Recently I was talking to one of my good friends, who is also married with babies, and we were discussing a friend of hers. This friend is also married with babies, but she is NOTHING like we are. She is a wife and a mom that is soooooo…ugh. Yes I know that “ugh” does not explain what I mean in, but I’m sure you get the implied meaning. Due to her being “ugh,” I came to the realization that I want to do a Woman Swap. Here’s the catch though…my woman swap will be me taking in another wife, and helping her learn not to be “ugh.” Now if you are wondering what makes me think that I have the authority to do this…it’s because I’m the sh*t. LOL. No but seriously (I am not discrediting the I am the sh*t…because I am), I feel that I’m qualified because my husband and all his friends always use me as the go to fixer. I am the Olivia Pope (yes that’s a Scandal reference) of relationships in my world. Always trying to help the men understand their women, and the women get a f*ckin grip. Due to this, I have decided to list some things that I have had to help or encourage some change on. Enjoy.
- The Phone: Ladies…keep your asses out of your mans phone! I know that seems crazy to say coming from another woman, but if you have a reason to go hunting through the phone, then you need to be in his face and not on his phone. When you go searching you are for sure gonna find something. It can be actually bad, or in some cases, out of context…and then you have just created issues in your marriage. Basically all I’m saying is that if you suspect something, don’t snoop. Observe, remember, and pounce.
- Checking Out Other Women: All men have eyes. Just because he’s with you doesn’t mean that his ass has suddenly gone blind. A bad b*tch is a bad b*tch no matter who sees her. Worry more about how your man is looking at you rather than him looking at other women. If he stops looking at you buts is constantly looking at other women…then you can worry. Until let him look at what he can’t touch without getting cut. Oh and for the record…you noticed that woman too…quit playing like you didn’t.
- Going Out, Without You: I encourage my husband to have boys nights. Why? Because when he has boys nights…I have ALONE TIME! Both of us need to recharge, and sometimes being alone or out with the guys is the best way to do that. You do not need to be up under your man all the time. Y’all were two different people before getting together, and you are still two people. Not everything you do has to be done together. Let that man go out and vent to his boys and get his mind in check. Men who don’t go out are in the house looking for an out….and that leads to you checking his phone. Oh and for the record…the stripclub is not a bad place for him to go. It’s just another place for him to look at other women.

# Record set
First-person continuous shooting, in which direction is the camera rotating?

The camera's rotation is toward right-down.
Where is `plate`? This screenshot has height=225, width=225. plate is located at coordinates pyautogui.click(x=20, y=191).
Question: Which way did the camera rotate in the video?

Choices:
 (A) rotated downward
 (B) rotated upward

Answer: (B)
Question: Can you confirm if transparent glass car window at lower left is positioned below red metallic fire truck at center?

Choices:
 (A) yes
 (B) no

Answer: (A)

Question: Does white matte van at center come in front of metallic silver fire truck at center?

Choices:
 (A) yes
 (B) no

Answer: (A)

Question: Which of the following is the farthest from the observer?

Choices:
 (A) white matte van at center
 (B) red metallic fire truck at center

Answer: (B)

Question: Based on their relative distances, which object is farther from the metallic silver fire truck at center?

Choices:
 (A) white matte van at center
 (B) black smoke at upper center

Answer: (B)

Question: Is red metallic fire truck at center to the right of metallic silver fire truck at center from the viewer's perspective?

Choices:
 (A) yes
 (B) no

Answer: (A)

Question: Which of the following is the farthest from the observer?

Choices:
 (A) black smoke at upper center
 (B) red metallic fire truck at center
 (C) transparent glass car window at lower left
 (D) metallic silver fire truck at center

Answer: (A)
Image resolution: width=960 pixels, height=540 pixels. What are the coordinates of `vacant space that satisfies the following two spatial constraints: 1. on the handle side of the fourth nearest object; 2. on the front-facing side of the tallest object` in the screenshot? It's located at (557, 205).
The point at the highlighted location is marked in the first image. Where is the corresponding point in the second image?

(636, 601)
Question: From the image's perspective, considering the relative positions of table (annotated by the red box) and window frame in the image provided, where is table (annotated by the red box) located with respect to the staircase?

# The request
Write the next part of the Woman Swap post, continuing after its final sentence. The records play no part in the work here.

# Exercise response
- The Once Upon A Cheater: OK so your man cheated on you once upon a time, but you took him back. But now you have trust issues right? I hate to tell you this sugar tits…but either you are gonna get over that sh*t and start building up your trust in your man and relationship, or you are gonna let that sh*t go. You cannot be happy one minute and mistrusting the next for the rest of y’all lives. That is emotional whiplash for you and him. Make a choice and stick to it. Being wishy-washy and acting crazy and judgmental all the time is not gon keep yo man. You made the decision to stay, so either play or pass.
- SEX: Remember, what you wont do another woman will. I am not saying doing anything that you are truly uncomfortable with, but you should experiment with your man. As women we alllllll know that men watch porn, and porn breeds crazy ass fantasies and imaginations. Try some of the things out and even try out some things you may think of. Experimentation in relationships is never a bad thing. It can only bring you closer. Either you will both get a good laugh out of all of this, or it will be a great experience that you both enjoy. Being a prude and basic in the bedroom is never good for a relationship. I’m not saying that your spouse will cheat, but I am saying that they will get bored.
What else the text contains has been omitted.